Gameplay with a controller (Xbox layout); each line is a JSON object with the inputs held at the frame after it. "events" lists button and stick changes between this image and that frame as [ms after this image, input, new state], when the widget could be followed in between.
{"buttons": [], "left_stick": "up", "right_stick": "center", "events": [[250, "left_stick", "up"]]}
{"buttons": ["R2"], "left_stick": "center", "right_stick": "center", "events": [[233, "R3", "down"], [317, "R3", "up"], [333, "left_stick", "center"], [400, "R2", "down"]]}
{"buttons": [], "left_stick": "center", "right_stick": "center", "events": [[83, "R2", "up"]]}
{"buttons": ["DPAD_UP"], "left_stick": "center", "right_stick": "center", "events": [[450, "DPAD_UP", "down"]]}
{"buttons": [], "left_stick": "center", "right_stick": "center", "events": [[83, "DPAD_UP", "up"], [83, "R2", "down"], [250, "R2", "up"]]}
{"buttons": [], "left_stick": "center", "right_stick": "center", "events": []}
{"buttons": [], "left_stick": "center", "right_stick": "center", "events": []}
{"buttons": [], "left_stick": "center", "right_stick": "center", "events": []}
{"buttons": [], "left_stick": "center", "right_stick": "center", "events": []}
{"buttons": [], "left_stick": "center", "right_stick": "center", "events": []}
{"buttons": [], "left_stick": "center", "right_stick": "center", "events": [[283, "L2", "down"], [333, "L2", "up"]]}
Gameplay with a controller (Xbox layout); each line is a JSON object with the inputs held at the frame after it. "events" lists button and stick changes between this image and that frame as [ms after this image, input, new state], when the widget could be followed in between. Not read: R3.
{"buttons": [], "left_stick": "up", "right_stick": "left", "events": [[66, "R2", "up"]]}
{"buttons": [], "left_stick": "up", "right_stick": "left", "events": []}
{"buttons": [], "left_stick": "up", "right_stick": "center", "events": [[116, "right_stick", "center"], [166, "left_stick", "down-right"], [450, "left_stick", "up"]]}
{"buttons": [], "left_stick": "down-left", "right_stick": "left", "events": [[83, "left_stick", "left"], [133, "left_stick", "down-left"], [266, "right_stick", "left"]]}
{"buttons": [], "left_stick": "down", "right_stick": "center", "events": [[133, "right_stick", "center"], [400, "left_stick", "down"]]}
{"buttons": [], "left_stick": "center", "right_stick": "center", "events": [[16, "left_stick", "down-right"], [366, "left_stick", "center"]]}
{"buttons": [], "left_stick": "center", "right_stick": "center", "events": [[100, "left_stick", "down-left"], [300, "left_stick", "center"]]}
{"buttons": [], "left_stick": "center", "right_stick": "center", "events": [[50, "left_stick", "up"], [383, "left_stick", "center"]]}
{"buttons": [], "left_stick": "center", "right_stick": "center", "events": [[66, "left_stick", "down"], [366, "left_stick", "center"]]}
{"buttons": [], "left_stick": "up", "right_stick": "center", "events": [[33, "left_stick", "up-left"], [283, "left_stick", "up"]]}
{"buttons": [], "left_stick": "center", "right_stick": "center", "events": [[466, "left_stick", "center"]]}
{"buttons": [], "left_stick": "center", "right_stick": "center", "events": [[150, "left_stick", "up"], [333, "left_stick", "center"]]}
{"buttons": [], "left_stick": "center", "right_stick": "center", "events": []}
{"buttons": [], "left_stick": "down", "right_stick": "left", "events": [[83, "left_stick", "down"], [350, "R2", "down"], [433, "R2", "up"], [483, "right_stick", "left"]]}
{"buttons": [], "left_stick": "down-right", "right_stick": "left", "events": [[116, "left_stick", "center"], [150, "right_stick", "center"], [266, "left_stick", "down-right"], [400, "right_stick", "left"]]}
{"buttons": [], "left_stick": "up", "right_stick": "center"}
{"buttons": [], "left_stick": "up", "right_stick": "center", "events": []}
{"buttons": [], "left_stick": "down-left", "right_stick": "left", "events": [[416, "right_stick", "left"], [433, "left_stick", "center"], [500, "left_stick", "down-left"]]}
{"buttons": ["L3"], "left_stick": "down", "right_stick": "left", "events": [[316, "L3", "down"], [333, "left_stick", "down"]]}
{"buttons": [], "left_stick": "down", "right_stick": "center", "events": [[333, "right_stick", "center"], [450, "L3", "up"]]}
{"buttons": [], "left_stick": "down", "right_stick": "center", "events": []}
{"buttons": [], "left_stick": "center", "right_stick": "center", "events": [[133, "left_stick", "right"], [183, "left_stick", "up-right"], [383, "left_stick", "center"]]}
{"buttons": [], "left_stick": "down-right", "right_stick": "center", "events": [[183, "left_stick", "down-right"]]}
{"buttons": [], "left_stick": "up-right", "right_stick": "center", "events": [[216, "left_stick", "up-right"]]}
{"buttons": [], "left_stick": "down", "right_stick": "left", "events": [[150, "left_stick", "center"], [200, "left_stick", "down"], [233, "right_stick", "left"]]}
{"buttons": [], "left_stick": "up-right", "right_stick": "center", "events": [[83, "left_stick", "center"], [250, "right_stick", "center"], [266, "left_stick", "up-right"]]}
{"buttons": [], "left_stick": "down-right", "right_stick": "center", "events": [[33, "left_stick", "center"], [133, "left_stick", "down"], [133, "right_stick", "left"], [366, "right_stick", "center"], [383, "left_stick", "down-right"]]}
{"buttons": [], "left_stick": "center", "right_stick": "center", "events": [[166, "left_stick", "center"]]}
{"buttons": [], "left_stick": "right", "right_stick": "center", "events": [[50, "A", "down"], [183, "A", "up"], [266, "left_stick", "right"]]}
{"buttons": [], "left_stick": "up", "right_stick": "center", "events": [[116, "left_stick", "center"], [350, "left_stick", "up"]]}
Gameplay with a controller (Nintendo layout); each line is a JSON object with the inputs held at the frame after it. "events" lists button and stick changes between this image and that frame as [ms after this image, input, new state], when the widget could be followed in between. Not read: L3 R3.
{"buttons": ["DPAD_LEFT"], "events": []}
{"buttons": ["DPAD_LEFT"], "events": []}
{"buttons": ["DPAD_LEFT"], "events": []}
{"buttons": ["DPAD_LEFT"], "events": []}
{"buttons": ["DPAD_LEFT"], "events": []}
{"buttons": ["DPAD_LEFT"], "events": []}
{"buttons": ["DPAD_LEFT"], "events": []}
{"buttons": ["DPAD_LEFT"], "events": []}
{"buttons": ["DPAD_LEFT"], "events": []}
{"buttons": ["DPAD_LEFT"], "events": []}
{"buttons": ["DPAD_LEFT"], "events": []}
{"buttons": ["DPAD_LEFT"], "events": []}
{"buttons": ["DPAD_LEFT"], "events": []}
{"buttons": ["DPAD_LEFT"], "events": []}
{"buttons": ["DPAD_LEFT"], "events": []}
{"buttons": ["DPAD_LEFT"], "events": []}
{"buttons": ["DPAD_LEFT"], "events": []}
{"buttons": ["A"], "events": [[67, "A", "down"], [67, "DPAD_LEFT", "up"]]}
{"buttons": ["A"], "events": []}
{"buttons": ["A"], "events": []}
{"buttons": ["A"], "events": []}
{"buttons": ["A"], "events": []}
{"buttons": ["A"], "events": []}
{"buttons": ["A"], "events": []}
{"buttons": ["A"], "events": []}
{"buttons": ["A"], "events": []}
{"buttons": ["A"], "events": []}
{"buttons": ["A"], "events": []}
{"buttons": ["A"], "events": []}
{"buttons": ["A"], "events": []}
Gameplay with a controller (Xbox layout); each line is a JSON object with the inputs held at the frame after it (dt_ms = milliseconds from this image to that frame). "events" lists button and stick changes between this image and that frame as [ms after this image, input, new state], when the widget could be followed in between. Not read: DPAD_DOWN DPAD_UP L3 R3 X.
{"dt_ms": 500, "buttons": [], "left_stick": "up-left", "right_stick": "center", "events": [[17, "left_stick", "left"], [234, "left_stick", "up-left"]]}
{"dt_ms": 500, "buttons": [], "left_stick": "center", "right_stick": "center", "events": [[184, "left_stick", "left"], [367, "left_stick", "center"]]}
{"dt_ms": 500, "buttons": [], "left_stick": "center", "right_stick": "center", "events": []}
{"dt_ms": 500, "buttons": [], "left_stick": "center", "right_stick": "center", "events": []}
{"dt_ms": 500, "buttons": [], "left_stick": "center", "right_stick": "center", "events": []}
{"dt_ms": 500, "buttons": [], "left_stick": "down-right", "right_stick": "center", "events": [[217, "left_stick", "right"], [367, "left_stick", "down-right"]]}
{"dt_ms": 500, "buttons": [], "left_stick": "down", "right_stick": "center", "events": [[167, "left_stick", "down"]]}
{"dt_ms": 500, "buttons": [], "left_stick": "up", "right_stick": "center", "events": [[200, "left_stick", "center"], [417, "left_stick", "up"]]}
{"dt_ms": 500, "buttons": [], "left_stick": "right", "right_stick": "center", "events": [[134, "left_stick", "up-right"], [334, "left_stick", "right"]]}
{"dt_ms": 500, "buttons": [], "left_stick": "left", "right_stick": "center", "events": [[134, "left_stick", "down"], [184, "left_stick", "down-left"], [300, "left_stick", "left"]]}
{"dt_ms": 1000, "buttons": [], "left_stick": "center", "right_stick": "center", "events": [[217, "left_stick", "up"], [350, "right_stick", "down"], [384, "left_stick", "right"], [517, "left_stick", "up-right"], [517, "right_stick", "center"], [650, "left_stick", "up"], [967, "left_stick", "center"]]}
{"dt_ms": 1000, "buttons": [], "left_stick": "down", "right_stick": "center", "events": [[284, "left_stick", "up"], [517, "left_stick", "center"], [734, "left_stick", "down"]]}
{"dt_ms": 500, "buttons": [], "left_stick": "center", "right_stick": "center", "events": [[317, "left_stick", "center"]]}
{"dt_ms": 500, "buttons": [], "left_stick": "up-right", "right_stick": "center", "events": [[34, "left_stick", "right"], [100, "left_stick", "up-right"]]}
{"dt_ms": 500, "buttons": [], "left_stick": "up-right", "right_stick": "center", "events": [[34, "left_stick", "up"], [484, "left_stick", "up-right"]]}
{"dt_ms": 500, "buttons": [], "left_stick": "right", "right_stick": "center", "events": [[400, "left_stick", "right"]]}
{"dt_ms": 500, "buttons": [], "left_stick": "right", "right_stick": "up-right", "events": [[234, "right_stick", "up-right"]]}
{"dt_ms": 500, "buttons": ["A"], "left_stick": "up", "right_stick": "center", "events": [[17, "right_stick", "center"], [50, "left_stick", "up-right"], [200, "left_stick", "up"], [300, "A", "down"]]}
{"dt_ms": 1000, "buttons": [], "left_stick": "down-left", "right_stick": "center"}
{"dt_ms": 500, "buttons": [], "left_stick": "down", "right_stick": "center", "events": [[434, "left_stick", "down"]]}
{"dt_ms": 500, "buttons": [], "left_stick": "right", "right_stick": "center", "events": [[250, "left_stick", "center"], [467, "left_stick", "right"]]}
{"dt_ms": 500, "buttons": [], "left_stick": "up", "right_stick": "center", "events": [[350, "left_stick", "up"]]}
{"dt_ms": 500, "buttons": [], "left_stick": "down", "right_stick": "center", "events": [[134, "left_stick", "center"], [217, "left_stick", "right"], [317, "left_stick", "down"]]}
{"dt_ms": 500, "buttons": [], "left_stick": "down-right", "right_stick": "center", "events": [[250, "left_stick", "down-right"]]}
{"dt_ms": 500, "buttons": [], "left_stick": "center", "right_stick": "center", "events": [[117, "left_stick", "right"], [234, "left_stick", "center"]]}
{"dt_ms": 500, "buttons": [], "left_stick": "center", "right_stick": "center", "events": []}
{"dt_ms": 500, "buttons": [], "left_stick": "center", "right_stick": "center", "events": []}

* TASK OBJECTIVE:
Search the material above for the word "JSON", then copy out each line that has it.

* OUTPUT OF THE TASK:
Gameplay with a controller (Xbox layout); each line is a JSON object with the inputs held at the frame after it. "events" lists button and stick changes between this image and that frame as [ms after this image, input, new state], when the widget could be followed in between.
Gameplay with a controller (Xbox layout); each line is a JSON object with the inputs held at the frame after it. "events" lists button and stick changes between this image and that frame as [ms after this image, input, new state], when the widget could be followed in between. Not read: R3.
Gameplay with a controller (Nintendo layout); each line is a JSON object with the inputs held at the frame after it. "events" lists button and stick changes between this image and that frame as [ms after this image, input, new state], when the widget could be followed in between. Not read: L3 R3.
Gameplay with a controller (Xbox layout); each line is a JSON object with the inputs held at the frame after it (dt_ms = milliseconds from this image to that frame). "events" lists button and stick changes between this image and that frame as [ms after this image, input, new state], when the widget could be followed in between. Not read: DPAD_DOWN DPAD_UP L3 R3 X.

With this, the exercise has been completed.